The discovery, reported in this week's Journal of Pediatrics, could lead to new medications in the fight against infectious diarrhea in children and adults, preventing millions of deaths worldwide.
Physicians have long known about the antibodies in human breast milk that give babies a kind of natural immunity against ear infections, bacterial meningitis and certain kinds of disease, including infectious diarrhea.
But a previously unknown mechanism, responsible for most of this immunity, also seemed to be at work.
Researchers now say complex sugar molecules - called oligosaccharides - act as a decoy, causing diarrhea-inducing viruses to attach to them instead of a baby's gastrointestinal tract.

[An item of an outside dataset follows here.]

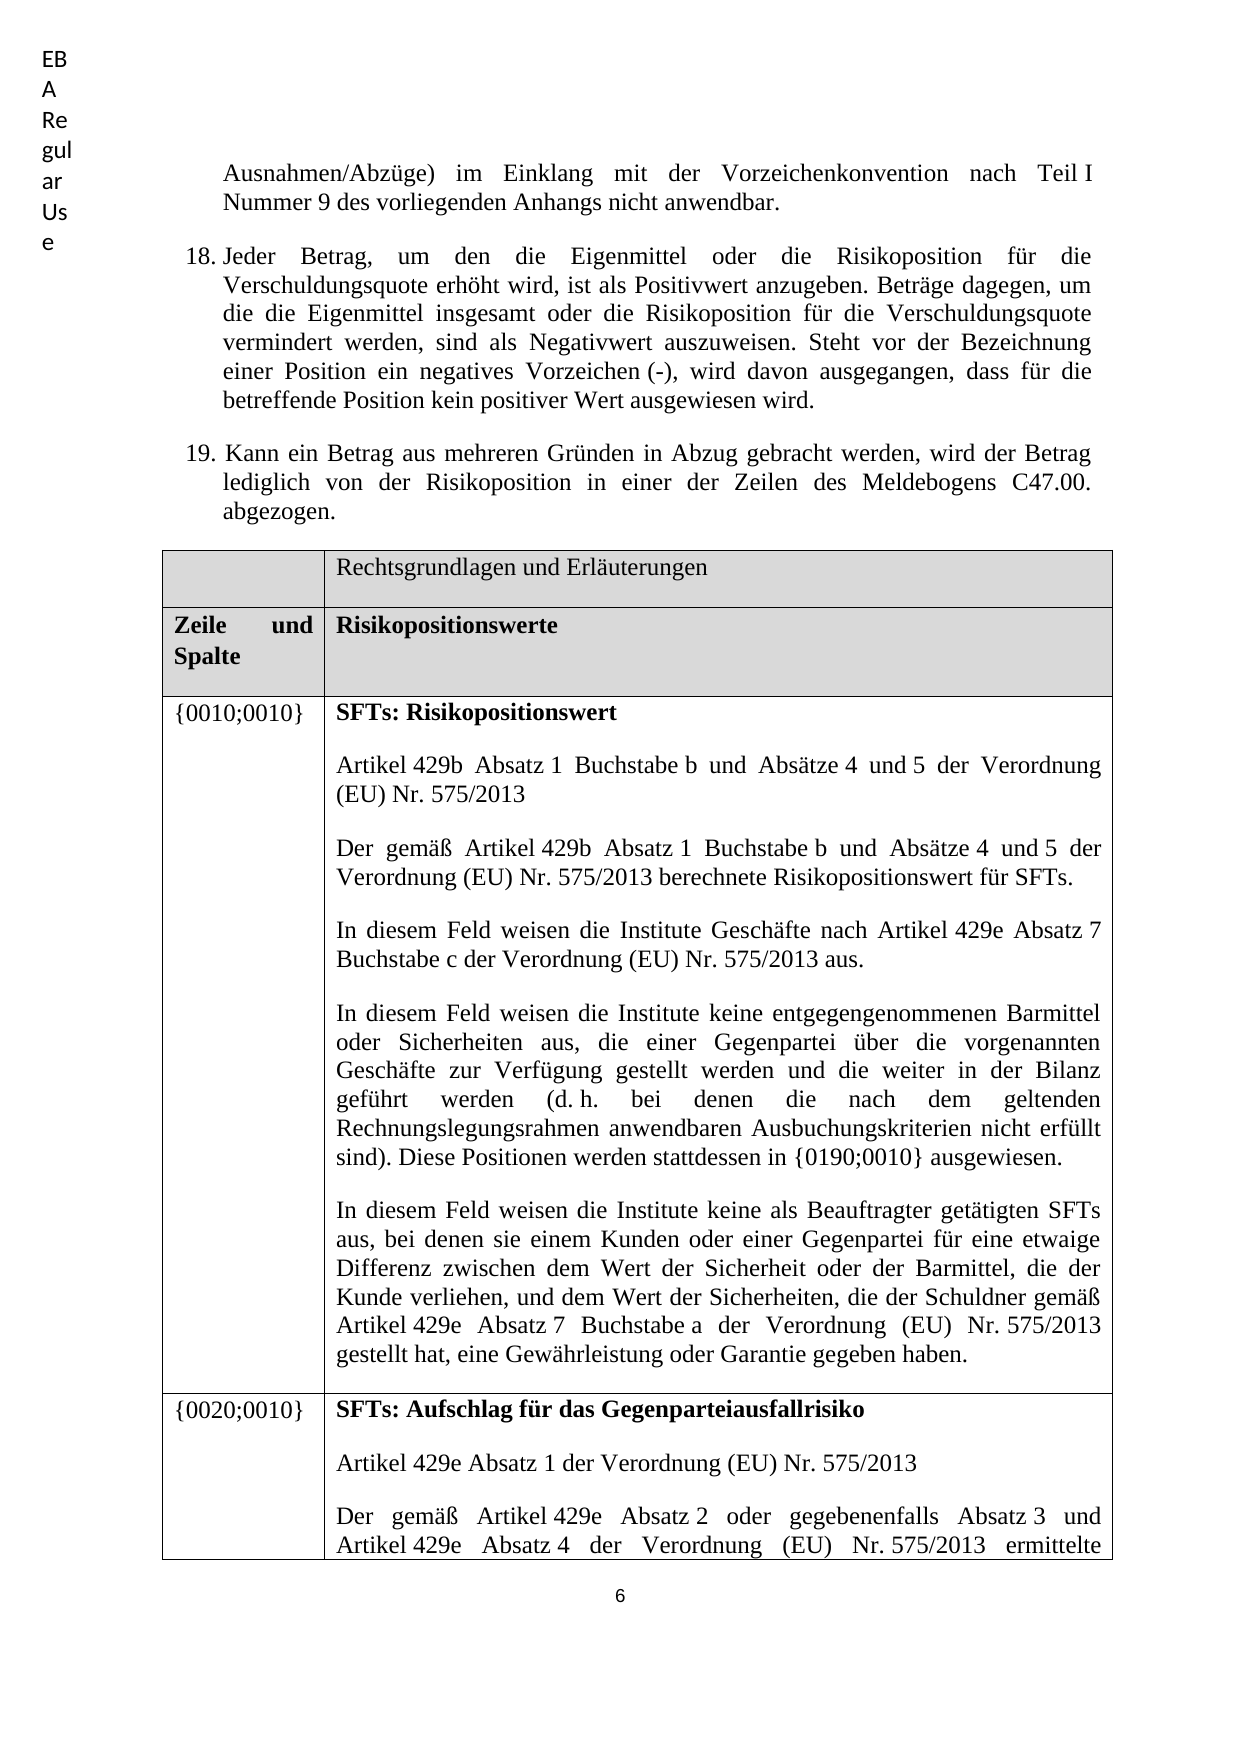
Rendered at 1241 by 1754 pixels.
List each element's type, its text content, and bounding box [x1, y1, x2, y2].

"This gives us another reason to emphasize the importance of breastfeeding," said Ardythe Morrow, a researcher at Children's Hospital and the study's lead author. "These sugars are not found in baby formula or in cow's milk off the shelf."

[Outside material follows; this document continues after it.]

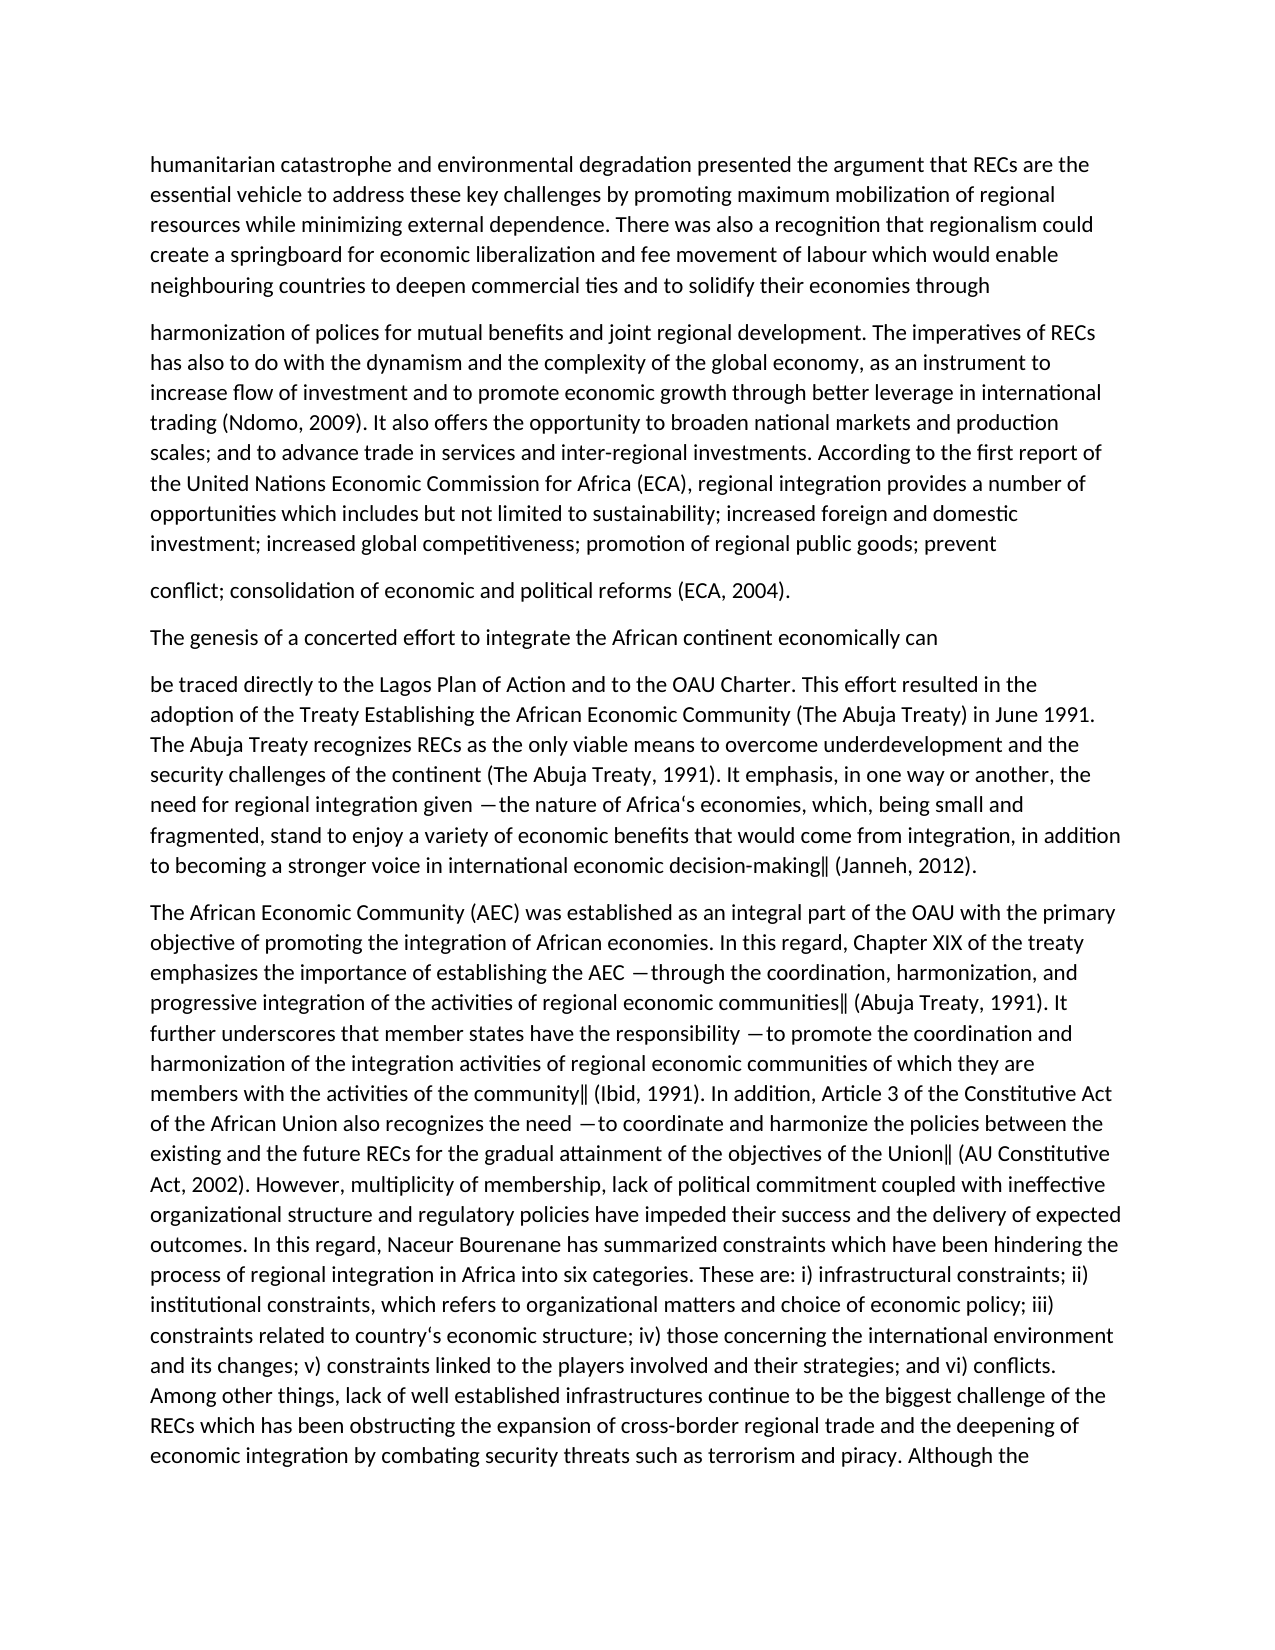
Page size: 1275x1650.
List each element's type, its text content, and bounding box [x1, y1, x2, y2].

Although it could be at least five years before scientists are able to duplicate the sugars and produce new drugs, Morrow called the discovery an important first step.
Children's Hospital, along with two partners in the study - the University of Massachusetts and the National Institute of Medical Science and Nutrition in Mexico City - have formed a company to develop and test such drugs.
Serious, acute diarrhea - severe enough to require a doctor visit or hospitalization - can be caused by a variety of viruses and bacteria spread by person-to-person contact.
And it can be deadly, particularly in children. Infectious diarrhea kills 2.5 million children under the age of 5 each year, mostly in developing countries, Morrow said.
In the United States, children in day care typically suffer two to three bouts of acute diarrhea a year, Morrow said.
Data for the breast-milk study was provided by 93 breastfeeding mother-infant pairs in Mexico City, where the U.S. National Institute of Child Health and Human Development, which funded the study, has a lab.
The amount of oligosaccharides in breast milk varied, largely because of genetics. But the study showed that the 77 infants who received milk with high amounts of the molecules had fewer incidents of moderate to severe diarrhea.
The study is welcome news for La Leche League of Cincinnati, which provides support and encouragement for women who wish to breastfeed.
"Mothers always ask us about the health benefits, and this is one more thing we can point to," said La Leche member Angie Theil, Loveland, mother of two girls.
Breastfeeding
Intestinal infections are rare in exclusively breastfed babies, studies show.
In 2001, a majority of women in the United States tried to breastfeed their infants:
70 percent of women were breastfeeding when they left the hospital
33 percent were still breastfeeding their babies at 6 months of age.